Pull out each line in the records below that contains the string "stap", treating uppercase and lowercase as different.

> _Information provided_
------------------------------------------------------------------------
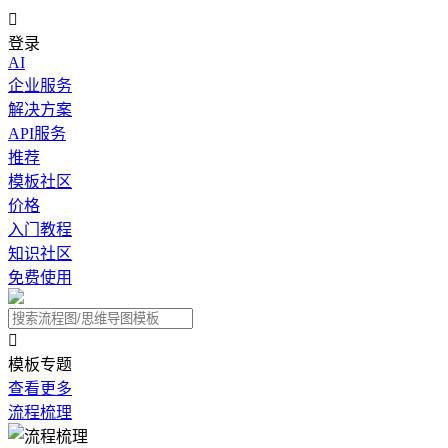

登录
AI
企业服务
解决方案
API服务
推荐
模板社区
价格
入门教程
知识社区
免费使用

模板专题
查看更多
流程梳理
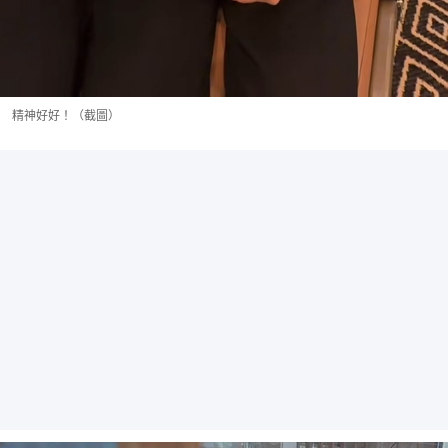
精神好好！（截圖）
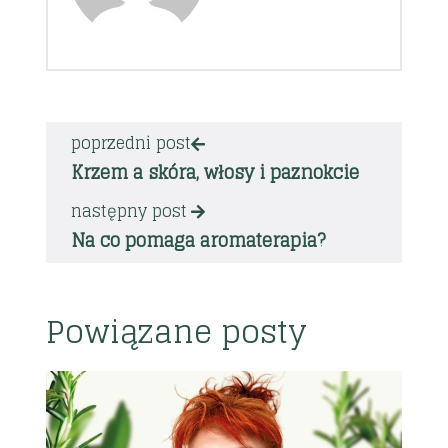
poprzedni post
Krzem a skóra, włosy i paznokcie
następny post
Na co pomaga aromaterapia?
Powiązane posty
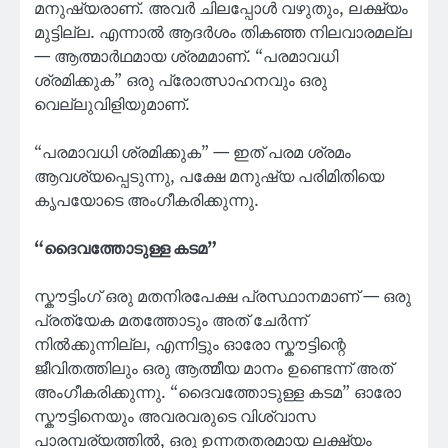
മനുഷ്യരാണ്. അവർ ചിലപ്പോൾ വഴുതും, ലക്ഷ്യം
മുട്ടില്ല. എന്നാൽ ആദർശം തികഞ്ഞ നിലവാരമല്ല
— ആത്മാർഥമായ ശ്രമമാണ്. “പരമാവധി
ശ്രമിക്കുക” ഒരു പ്രോത്സാഹനവും ഒരു
വെല്ലുവിളിയുമാണ്.
“പരമാവധി ശ്രമിക്കുക” — ഇത് പരമ ശ്രമം
ആവശ്യപ്പെടുന്നു, പക്ഷേ മനുഷ്യ പരിമിതിയെ
കൃപയോടെ അംഗീകരിക്കുന്നു.
“ദൈവത്തോടുള്ള കടമ”
സ്കൗട്ടിംഗ് ഒരു മതനിരപേക്ഷ പ്രസ്ഥാനമാണ് — ഒരു
പ്രത്യേക മതത്തോടും അത് ചേർന്ന്
നിൽക്കുന്നില്ല, എന്നിട്ടും ഓരോ സ്കൗട്ടിന്റെ
ജീവിതത്തിലും ഒരു ആത്മീയ മാനം ഉണ്ടെന്ന് അത്
അംഗീകരിക്കുന്നു. “ദൈവത്തോടുള്ള കടമ” ഓരോ
സ്കൗട്ടിനെയും അവരവരുടെ വിശ്വാസ
പാരമ്പര്യത്തിൽ, ഒരു ഉന്നതതരമായ ലക്ഷ്യം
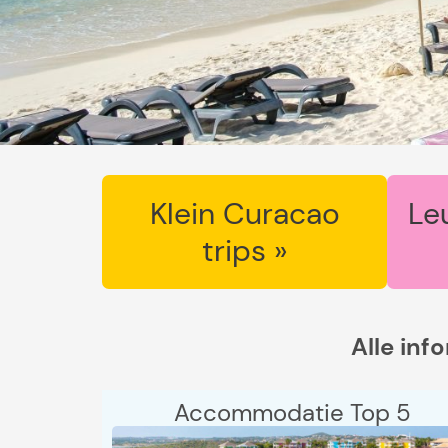
Klein Curacao
Le
trips »
Alle inf
Accommodatie Top 5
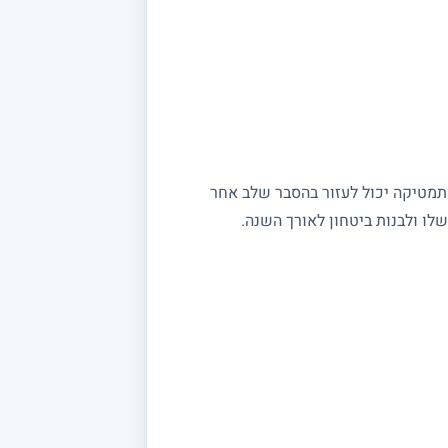
מתמטיקה יכול לעזור בהסבר שלב אחר
ו ולבנות ביטחון לאורך השנה.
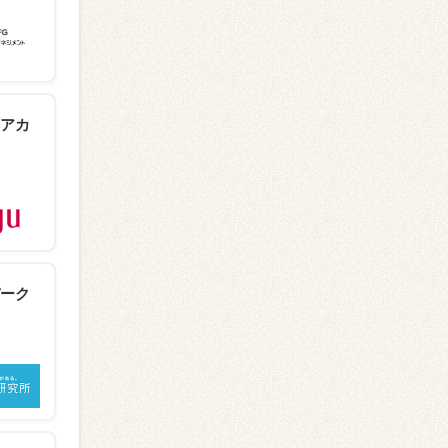
アカ
ーク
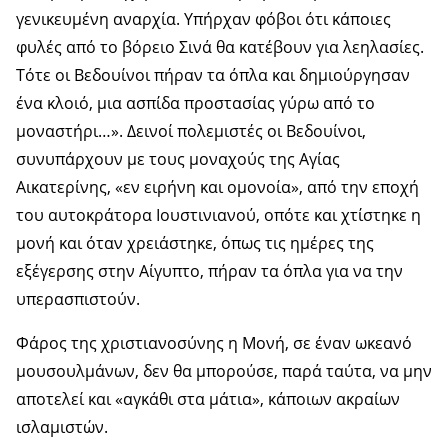
γενικευμένη αναρχία. Υπήρχαν φόβοι ότι κάποιες
φυλές από το βόρειο Σινά θα κατέβουν για λεηλασίες.
Τότε οι Βεδουίνοι πήραν τα όπλα και δημιούργησαν
ένα κλοιό, μια ασπίδα προστασίας γύρω από το
μοναστήρι…». Δεινοί πολεμιστές οι Βεδουίνοι,
συνυπάρχουν με τους μοναχούς της Αγίας
Αικατερίνης, «εν ειρήνη και ομονοία», από την εποχή
του αυτοκράτορα Ιουστινιανού, οπότε και χτίστηκε η
μονή και όταν χρειάστηκε, όπως τις ημέρες της
εξέγερσης στην Αίγυπτο, πήραν τα όπλα για να την
υπερασπιστούν.
Φάρος της χριστιανοσύνης η Μονή, σε έναν ωκεανό
μουσουλμάνων, δεν θα μπορούσε, παρά ταύτα, να μην
αποτελεί και «αγκάθι στα μάτια», κάποιων ακραίων
ισλαμιστών.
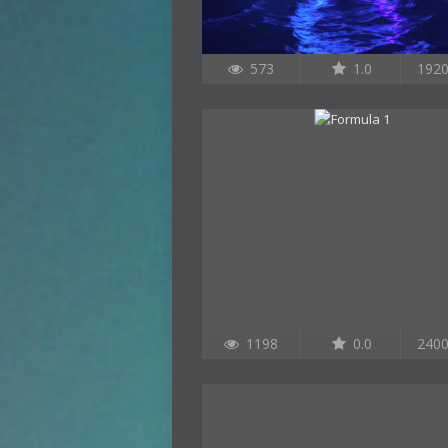
573
1.0
192
1198
0.0
240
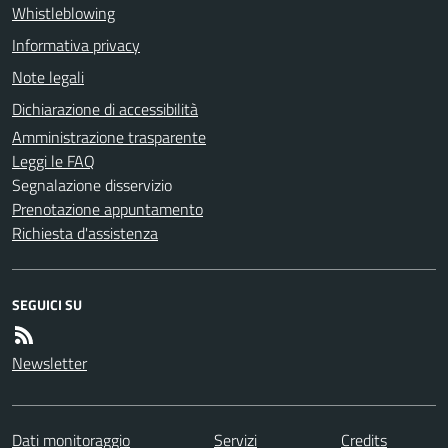
Whistleblowing
Informativa privacy
Note legali
Dichiarazione di accessibilità
Amministrazione trasparente
Leggi le FAQ
Segnalazione disservizio
Prenotazione appuntamento
Richiesta d'assistenza
SEGUICI SU
Newsletter
Dati monitoraggio
Servizi
Credits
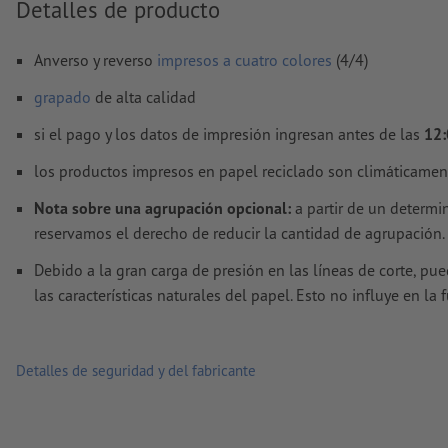
Detalles de producto
final
Las fuentes
han de estar completamente incrustadas o conve
Anverso y reverso
impresos a cuatro colores
(4/4)
curvas
grapado
de alta calidad
Modo de color:
CMYK, FOGRA51 (PSO Coated v3) para papele
si el pago y los datos de impresión ingresan antes de las
12:
FOGRA52 (PSO Uncoated v3 FOGRA52) para papel no cuché
los productos impresos en papel reciclado son climáticamen
No corregimos las
faltas de ortografía y de sintaxis
Nota sobre una agrupación opcional:
a partir de un determi
No corregimos los
ajustes de sobreimpresión
reservamos el derecho de reducir la cantidad de agrupación.
Los
comentarios
serán eliminados y no se imprimen
Debido a la gran carga de presión en las líneas de corte, pu
El contenido en los
campos de formulario
se imprime
las características naturales del papel. Esto no influye en la 
¿Cómo creo archivos de impresión correctamente?
Detalles de seguridad y del fabricante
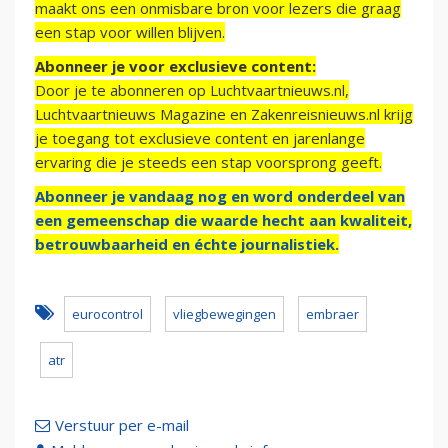
maakt ons een onmisbare bron voor lezers die graag
een stap voor willen blijven.
Abonneer je voor exclusieve content:
Door je te abonneren op Luchtvaartnieuws.nl,
Luchtvaartnieuws Magazine en Zakenreisnieuws.nl krijg
je toegang tot exclusieve content en jarenlange
ervaring die je steeds een stap voorsprong geeft.
Abonneer je vandaag nog en word onderdeel van
een gemeenschap die waarde hecht aan kwaliteit,
betrouwbaarheid en échte journalistiek.
eurocontrol
vliegbewegingen
embraer
atr
Verstuur per e-mail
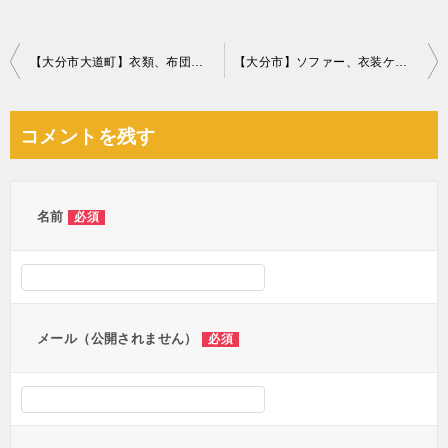
投
【大分市大道町】衣類、布団、雑誌類などの出張不用品回収・処分ご依頼
【大分市】ソファー、衣装ケースの出張不用品回収・処分ご依頼
稿
ナ
コメントを残す
ビ
ゲ
ー
名前
必須
シ
ョ
ン
メール（公開されません）
必須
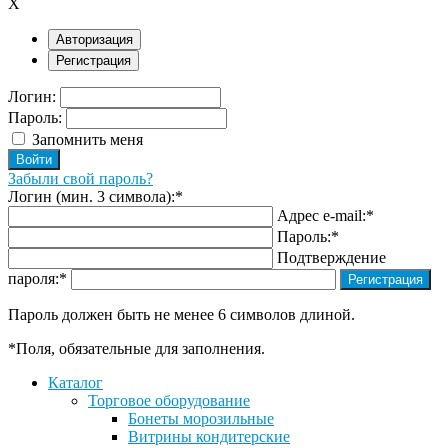
X
Авторизация
Регистрация
Логин:
Пароль:
Запомнить меня
Забыли свой пароль?
Логин (мин. 3 символа):
*
Адрес e-mail:
*
Пароль:
*
Подтверждение
пароля:
*
Пароль должен быть не менее 6 символов длиной.
*
Поля, обязательные для заполнения.
Каталог
Торговое оборудование
Бонеты морозильные
Витрины кондитерские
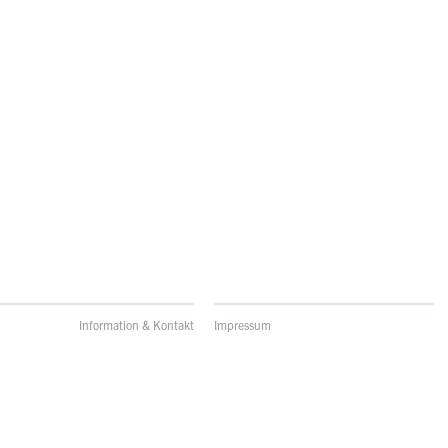
Information & Kontakt
Impressum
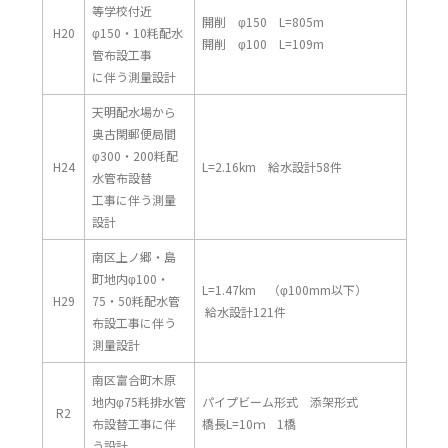
等学校付近
開削 φ150 L=805m
H20
φ150・10粍配水
開削 φ100 L=109m
管布設工事
に伴う測量設計
天明配水場から
奥古閑郵便局間
φ300・200粍配
H24
L=2.16km 給水設計58件
水管布設替
工事に伴う測量
設計
南区上ノ郷・島
町地内φ100・
L=1.47km （φ100mm以下）
H29
75・50粍配水管
給水設計121件
布設工事に伴う
測量設計
南区富合町木原
地内φ75粍排水管
パイプビーム形式 添架形式
R2
布設替工事に伴
橋長L=10ｍ 1橋
う設計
------------------------------------------------------------------------
> _Solution to this task_
een stap voor willen blijven.
ervaring die je steeds een stap voorsprong geeft.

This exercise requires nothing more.